Like me, Bruce Schneier—almost super-hero level cybersecurity expert and industry pundit—didn’t find this apology very compelling.
“I don’t buy this,” said Schneier in a blog post on the subject. “It isn’t just the military that tests their malware against commercial defense products; criminals do it, too. Virus and worm writers do it. Spam writers do it. This is the never-ending arms race between attacker and defender, and it’s been going on for decades.”
I’ve mentioned this issue before that it’s obvious that contemporary enterprise antivirus are ill-equipped for detecting state-sponsored malware, but it certainly doesn’t look like it’s because they’re particularly more sophisticated in code than anything else out there. Instead, Schneier argues, it’s because enterprise antivirus aren’t looking for state sponsored malware because it doesn’t often attack consumers or even corporations. It’s an issue of behavior more so than brilliant coding.

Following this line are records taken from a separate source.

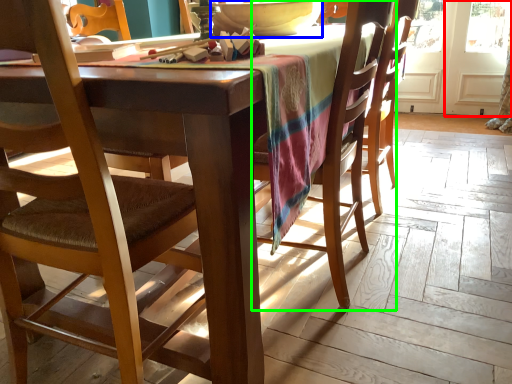
Question: Estimate the real-world distances between objects in this image. Which object is farther from screen door (highlighted by a red box), bowl (highlighted by a blue box) or chair (highlighted by a green box)?

Choices:
 (A) bowl
 (B) chair

Answer: (A)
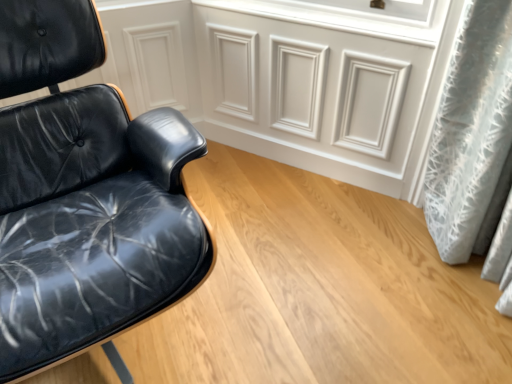
Question: From the image's perspective, relative to black leather chair at left, is white matte panel at upper center above or below?

Choices:
 (A) below
 (B) above

Answer: (B)

Question: Is white matte panel at upper center to the left or to the right of black leather chair at left in the image?

Choices:
 (A) left
 (B) right

Answer: (B)

Question: Is point pyautogui.click(x=356, y=67) closer or farther from the camera than point pyautogui.click(x=8, y=92)?

Choices:
 (A) farther
 (B) closer

Answer: (A)

Question: Considering their positions, is black leather chair at left located in front of or behind white matte panel at upper center?

Choices:
 (A) front
 (B) behind

Answer: (A)

Question: From the image's perspective, is black leather chair at left located above or below white matte panel at upper center?

Choices:
 (A) above
 (B) below

Answer: (B)

Question: In the image, is black leather chair at left on the left side or the right side of white matte panel at upper center?

Choices:
 (A) left
 (B) right

Answer: (A)

Question: Considering the positions of point tap(65, 43) and point tap(226, 89), is point tap(65, 43) closer or farther from the camera than point tap(226, 89)?

Choices:
 (A) closer
 (B) farther

Answer: (A)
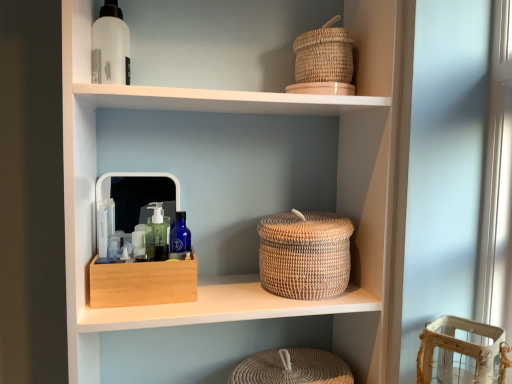
Question: In terms of height, does woven natural basket at upper right, marked as the 1th basket in a top-to-bottom arrangement, look taller or shorter compared to natural woven basket at center?

Choices:
 (A) short
 (B) tall

Answer: (A)

Question: Does point (352, 74) appear closer or farther from the camera than point (347, 294)?

Choices:
 (A) closer
 (B) farther

Answer: (B)

Question: Which of these objects is positioned farthest from the woven natural basket at upper right, marked as the 1th basket in a top-to-bottom arrangement?

Choices:
 (A) beech wood storage box at center
 (B) woven beige basket at lower right, the first basket when ordered from bottom to top
 (C) woven beige basket at center, which is the 2th basket in bottom-to-top order
 (D) natural woven basket at center

Answer: (B)

Question: Which of these objects is positioned closest to the woven beige basket at lower right, the 3th basket viewed from the top?

Choices:
 (A) woven beige basket at center, which is the 2th basket in bottom-to-top order
 (B) beech wood storage box at center
 (C) woven natural basket at upper right, marked as the 1th basket in a top-to-bottom arrangement
 (D) natural woven basket at center

Answer: (A)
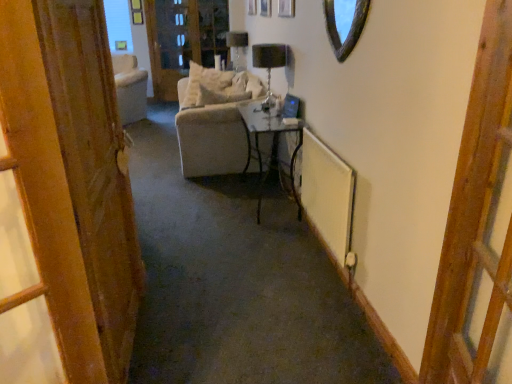
What do you see at coordinates (204, 84) in the screenshot? The image size is (512, 384). I see `white soft pillow at center` at bounding box center [204, 84].

In order to face white fabric screen door at upper center, should I rotate leftwards or rightwards?

To align with it, rotate left about 8.657°.

Identify the location of white fabric screen door at upper center. [183, 39].

You are a GUI agent. You are given a task and a screenshot of the screen. Output one action in this format:
    pyautogui.click(x=<x>, y=<y>)
    Task: Click on the metallic black table at center
    Image resolution: width=512 pixels, height=384 pixels.
    Given the screenshot: What is the action you would take?
    pyautogui.click(x=274, y=132)

What is the approximate width of metallic black table at center?

metallic black table at center is 15.39 inches in width.

This screenshot has width=512, height=384. Describe the element at coordinates (345, 24) in the screenshot. I see `shiny glass mirror at upper center` at that location.

Locate an element on the screen. The image size is (512, 384). wooden at right is located at coordinates (475, 214).

From a real-world perspective, which is physically below, white fabric screen door at upper center or white soft pillow at center?

white soft pillow at center is physically lower.

Is white fabric screen door at upper center facing away from white soft pillow at center?

That's not correct — white fabric screen door at upper center is not looking away from white soft pillow at center.

Which is correct: black glass lamp at center, which is counted as the first lamp, starting from the right, is inside wooden at right, or outside of it?

black glass lamp at center, which is counted as the first lamp, starting from the right, is outside wooden at right.

Is black glass lamp at center, which ranks as the second lamp in left-to-right order, touching wooden at right?

black glass lamp at center, which ranks as the second lamp in left-to-right order, and wooden at right are not in contact.

Is wooden at right at the back of black glass lamp at center, which is counted as the first lamp, starting from the right?

No.

How many degrees apart are the facing directions of black glass lamp at center, which appears as the 2th lamp when viewed from the back, and wooden at right?

19.2 degrees.

Could you measure the distance between wooden door at left and black glass lamp at center, arranged as the second lamp when viewed from the top?

wooden door at left is 7.38 feet away from black glass lamp at center, arranged as the second lamp when viewed from the top.

From a real-world perspective, is wooden door at left positioned above or below black glass lamp at center, placed as the first lamp when sorted from bottom to top?

wooden door at left is situated lower than black glass lamp at center, placed as the first lamp when sorted from bottom to top, in the real world.

Is wooden door at left far away from black glass lamp at center, acting as the 1th lamp starting from the front?

Yes, wooden door at left and black glass lamp at center, acting as the 1th lamp starting from the front, are quite far apart.

Consider the image. Is wooden door at left wider or thinner than black glass lamp at center, which ranks as the second lamp in left-to-right order?

Clearly, wooden door at left has less width compared to black glass lamp at center, which ranks as the second lamp in left-to-right order.

Is wooden door at left bigger than metallic black table at center?

Incorrect, wooden door at left is not larger than metallic black table at center.

Is wooden door at left in front of or behind metallic black table at center in the image?

wooden door at left is in front of metallic black table at center.

Is point (33, 6) farther from camera compared to point (265, 132)?

No, (33, 6) is closer to viewer.

Is metallic black table at center located within wooden door at left?

No, wooden door at left does not contain metallic black table at center.

From a real-world perspective, is white matte radiator at right physically below shiny glass mirror at upper center?

Yes, from a real-world perspective, white matte radiator at right is below shiny glass mirror at upper center.

Is white matte radiator at right far away from shiny glass mirror at upper center?

No, there isn't a large distance between white matte radiator at right and shiny glass mirror at upper center.

Considering the positions of objects white matte radiator at right and shiny glass mirror at upper center in the image provided, who is more to the right, white matte radiator at right or shiny glass mirror at upper center?

shiny glass mirror at upper center is more to the right.

Does white matte radiator at right have a lesser height compared to shiny glass mirror at upper center?

In fact, white matte radiator at right may be taller than shiny glass mirror at upper center.

Between matte black lampshade at upper center, which is the 1th lamp from top to bottom, and metallic black table at center, which one has smaller size?

matte black lampshade at upper center, which is the 1th lamp from top to bottom, is smaller.

Consider the image. Which object is more forward, matte black lampshade at upper center, the 2th lamp in the front-to-back sequence, or metallic black table at center?

metallic black table at center is more forward.

Between point (240, 63) and point (292, 158), which one is positioned behind?

The point (240, 63) is more distant.

Locate an element on the screen. lamp on the left of metallic black table at center is located at coordinates (237, 49).

Is matte black lampshade at upper center, the 2th lamp in the front-to-back sequence, positioned behind shiny glass mirror at upper center?

That is True.

Can we say matte black lampshade at upper center, the first lamp positioned from the back, lies outside shiny glass mirror at upper center?

matte black lampshade at upper center, the first lamp positioned from the back, lies outside shiny glass mirror at upper center's area.

In the scene shown: Between matte black lampshade at upper center, the first lamp positioned from the back, and shiny glass mirror at upper center, which one has more height?

matte black lampshade at upper center, the first lamp positioned from the back, is taller.

From a real-world perspective, is matte black lampshade at upper center, which appears as the 1th lamp when viewed from the left, on shiny glass mirror at upper center?

No, from a real-world perspective, matte black lampshade at upper center, which appears as the 1th lamp when viewed from the left, is not on top of shiny glass mirror at upper center.

This screenshot has width=512, height=384. Identify the location of screen door to the left of white soft pillow at center. (183, 39).

Identify the location of lamp that is the 1st object above the wooden at right (from a real-world perspective). This screenshot has width=512, height=384. click(269, 64).

When comparing their distances from black glass lamp at center, which ranks as the second lamp in left-to-right order, does white matte radiator at right or wooden at right seem closer?

white matte radiator at right lies closer to black glass lamp at center, which ranks as the second lamp in left-to-right order, than the other object.

Which object lies further to the anchor point black glass lamp at center, which ranks as the second lamp in left-to-right order, wooden door at left or shiny glass mirror at upper center?

wooden door at left lies further to black glass lamp at center, which ranks as the second lamp in left-to-right order, than the other object.

Estimate the real-world distances between objects in this image. Which object is further from metallic black table at center, white fabric screen door at upper center or wooden at right?

white fabric screen door at upper center lies further to metallic black table at center than the other object.

Which object lies nearer to the anchor point shiny glass mirror at upper center, white matte radiator at right or wooden door at left?

Among the two, white matte radiator at right is located nearer to shiny glass mirror at upper center.

Considering their positions, is white soft pillow at center positioned further to white matte radiator at right than white fabric screen door at upper center?

white fabric screen door at upper center lies further to white matte radiator at right than the other object.

Consider the image. From the image, which object appears to be nearer to shiny glass mirror at upper center, matte black lampshade at upper center, the 2th lamp in the front-to-back sequence, or white soft pillow at center?

Based on the image, white soft pillow at center appears to be nearer to shiny glass mirror at upper center.

Estimate the real-world distances between objects in this image. Which object is further from wooden at right, black glass lamp at center, placed as the first lamp when sorted from bottom to top, or white soft pillow at center?

Based on the image, white soft pillow at center appears to be further to wooden at right.

From the image, which object appears to be nearer to wooden at right, white soft pillow at center or wooden door at left?

wooden door at left.

The image size is (512, 384). Find the location of `pillow between white matte radiator at right and white fabric screen door at upper center from front to back`. pillow between white matte radiator at right and white fabric screen door at upper center from front to back is located at coordinates (204, 84).

Locate an element on the screen. The image size is (512, 384). pillow positioned between wooden at right and white fabric screen door at upper center from near to far is located at coordinates (204, 84).

Where is `mirror between wooden door at left and metallic black table at center in the front-back direction`? The height and width of the screenshot is (384, 512). mirror between wooden door at left and metallic black table at center in the front-back direction is located at coordinates (345, 24).

This screenshot has height=384, width=512. Find the location of `radiator between shiny glass mirror at upper center and metallic black table at center in the front-back direction`. radiator between shiny glass mirror at upper center and metallic black table at center in the front-back direction is located at coordinates (327, 194).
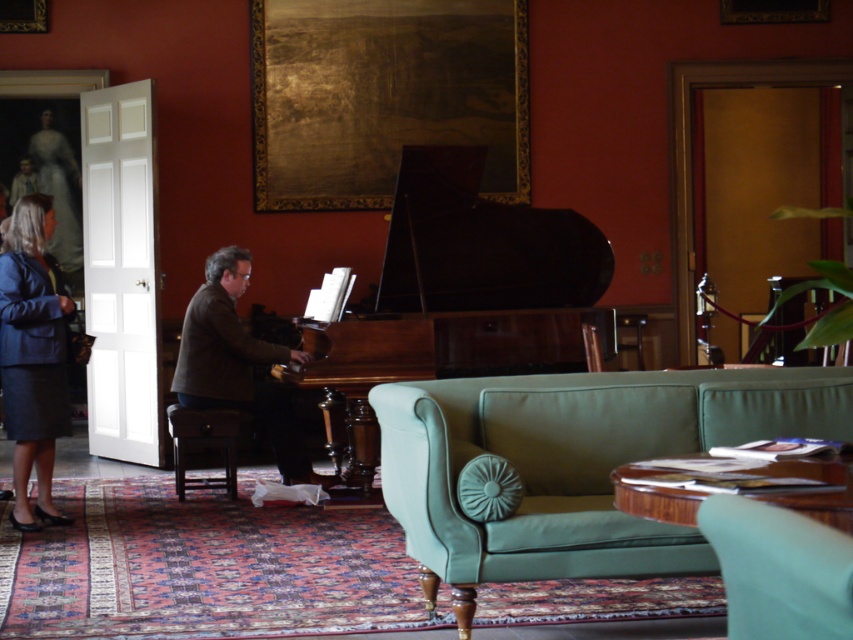
Is light green leather couch at center bigger than wooden piano at center?

Yes.

Does light green leather couch at center have a lesser width compared to wooden piano at center?

In fact, light green leather couch at center might be wider than wooden piano at center.

Is point (650, 520) closer to viewer compared to point (296, 364)?

Yes, it is in front of point (296, 364).

You are a GUI agent. You are given a task and a screenshot of the screen. Output one action in this format:
    pyautogui.click(x=<x>, y=<y>)
    Task: Click on the light green leather couch at center
    This screenshot has width=853, height=640.
    Given the screenshot: What is the action you would take?
    pyautogui.click(x=573, y=465)

Is shiny polished wood piano at center above wooden piano at center?

Indeed, shiny polished wood piano at center is positioned over wooden piano at center.

Does shiny polished wood piano at center lie in front of wooden piano at center?

That is True.

Is point (428, 348) behind point (305, 337)?

No, it is in front of (305, 337).

Identify the location of shiny polished wood piano at center. (463, 291).

Is light green leather couch at center shorter than shiny polished wood piano at center?

Yes.

Consider the image. Does light green leather couch at center lie behind shiny polished wood piano at center?

No.

What are the coordinates of `light green leather couch at center` in the screenshot? It's located at (573, 465).

Find the location of a particular element. light green leather couch at center is located at coordinates pos(573,465).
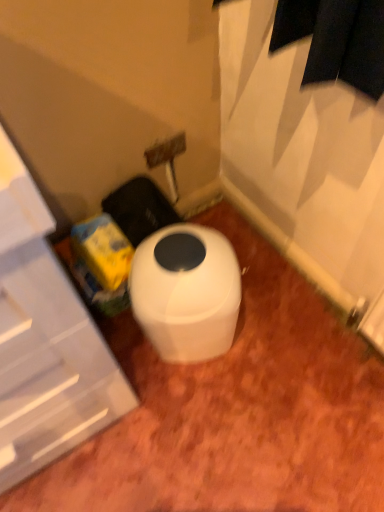
Locate an element on the screen. The image size is (384, 512). unoccupied region to the right of white plastic cabinet at left is located at coordinates (220, 399).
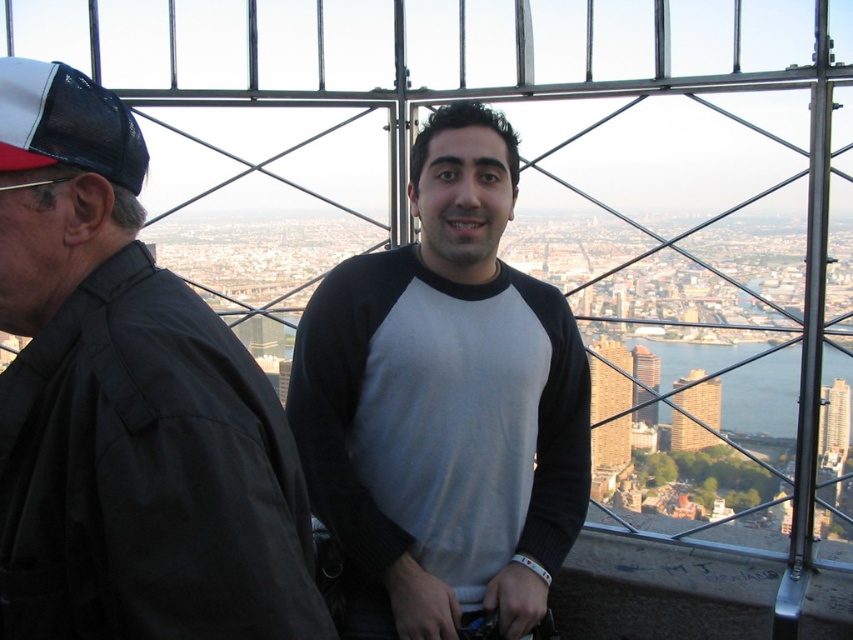
Question: Which object is positioned farthest from the glassy reflective skyscraper at center?

Choices:
 (A) white mesh baseball cap at left
 (B) brown brick building at center
 (C) dark gray shirt at left
 (D) gray/black raglan shirt at center

Answer: (A)

Question: Which is nearer to the gray/black raglan shirt at center?

Choices:
 (A) brown brick building at center
 (B) glassy reflective skyscraper at center
 (C) white mesh baseball cap at left
 (D) dark gray shirt at left

Answer: (A)

Question: Considering the relative positions of dark gray shirt at left and brown brick building at center in the image provided, where is dark gray shirt at left located with respect to brown brick building at center?

Choices:
 (A) above
 (B) below

Answer: (A)

Question: Which point appears closest to the camera in this image?

Choices:
 (A) (141, 268)
 (B) (402, 605)
 (C) (672, 417)
 (D) (64, 104)

Answer: (D)

Question: Is brown brick building at center behind glassy reflective skyscraper at center?

Choices:
 (A) yes
 (B) no

Answer: (B)

Question: Does dark gray shirt at left have a lesser width compared to gray/black raglan shirt at center?

Choices:
 (A) no
 (B) yes

Answer: (A)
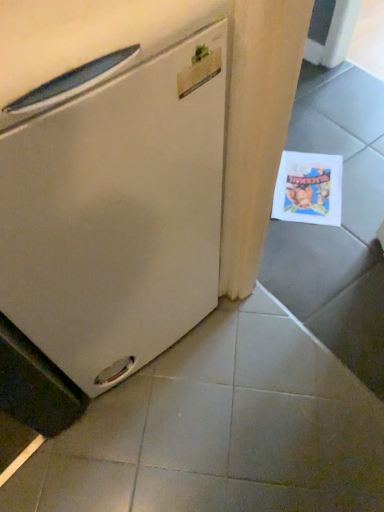
Question: From the image's perspective, is gray matte tile at lower center positioned above or below white matte refrigerator at left?

Choices:
 (A) below
 (B) above

Answer: (A)

Question: Would you say gray matte tile at lower center is inside or outside white matte refrigerator at left?

Choices:
 (A) inside
 (B) outside

Answer: (B)

Question: Based on their relative distances, which object is farther from the printed paper postcard at lower right?

Choices:
 (A) white matte refrigerator at left
 (B) gray matte tile at lower center

Answer: (A)

Question: Estimate the real-world distances between objects in this image. Which object is farther from the white matte refrigerator at left?

Choices:
 (A) printed paper postcard at lower right
 (B) gray matte tile at lower center

Answer: (A)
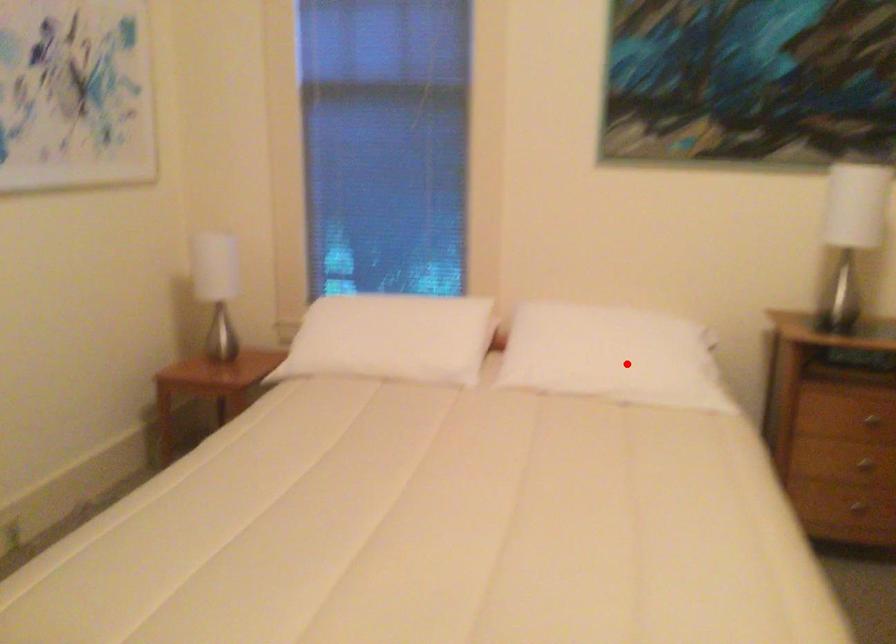
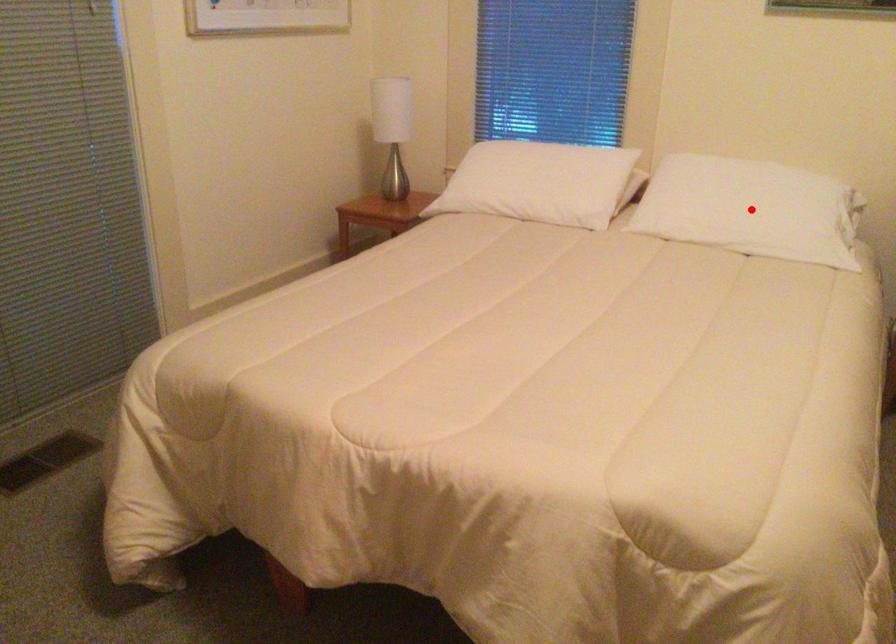
I am providing you with two images of the same scene from different viewpoints. A red point is marked on the first image and another point is marked on the second image. Does the point marked in image1 correspond to the same location as the one in image2?

Yes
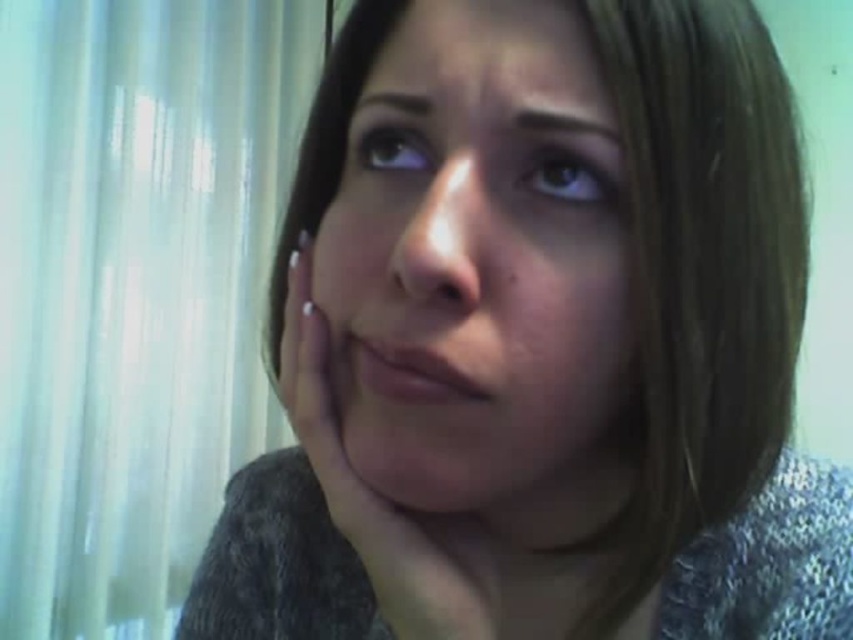
Does white sheer curtain at left have a larger size compared to nail polish at center?

Indeed, white sheer curtain at left has a larger size compared to nail polish at center.

Does white sheer curtain at left appear on the left side of nail polish at center?

Yes, white sheer curtain at left is to the left of nail polish at center.

Based on the photo, who is more distant from viewer, [195,81] or [433,570]?

Point [195,81]

In order to click on white sheer curtain at left in this screenshot , I will do `click(134, 289)`.

Which of these two, smooth skin face at center or nail polish at center, stands shorter?

With less height is nail polish at center.

Which of these two, smooth skin face at center or nail polish at center, stands taller?

smooth skin face at center

The height and width of the screenshot is (640, 853). What are the coordinates of `smooth skin face at center` in the screenshot? It's located at (480, 266).

Where is `smooth skin face at center`? This screenshot has width=853, height=640. smooth skin face at center is located at coordinates (480, 266).

Can you confirm if white sheer curtain at left is smaller than smooth skin face at center?

Actually, white sheer curtain at left might be larger than smooth skin face at center.

Which is in front, point (44, 205) or point (488, 296)?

“I think the difference has more to do with the ways in which these military malware programs spread,” Schneier explains. “That is, slowly and stealthily. It was never a priority to understand–and then write signatures to detect–the Flame samples because they were never considered a problem. Maybe they were classified as a one-off. Or as an anomaly. I don’t know, but it seems clear that conventional non-military malware writers that want to evade detection should adopt the propagation techniques of Flame, Stuxnet, and DuQu.”
As I’ve said before, antivirus are ill-equipped to detect military-grade malware because the entities that release it are generally careful about not letting it loose in the wild. It doesn’t serve their purpose if ends up in the drift nets of some random antivirus outfit and gets dissected. Most state-sponsored malware to date has been fairly specific in target and stayed in its region or close to home as it went about its rounds (Stuxnet, in fact, suffered a bug that caused it to spread more rapidly.)
It’s only proper that antivirus vendors triage that malware that they collect for the limited amount of research time that they have to update their software. Something that just cropped up once or twice, doesn’t seem to have spread very far, and isn’t assailing corporate networks and customer computers alike is going to fall through the cracks in favor of something virulent.
The reason why Flame or Stuxnet stayed below the radar wasn’t superior programming; it was thoughtful social engineering about what dangerous malware acts like.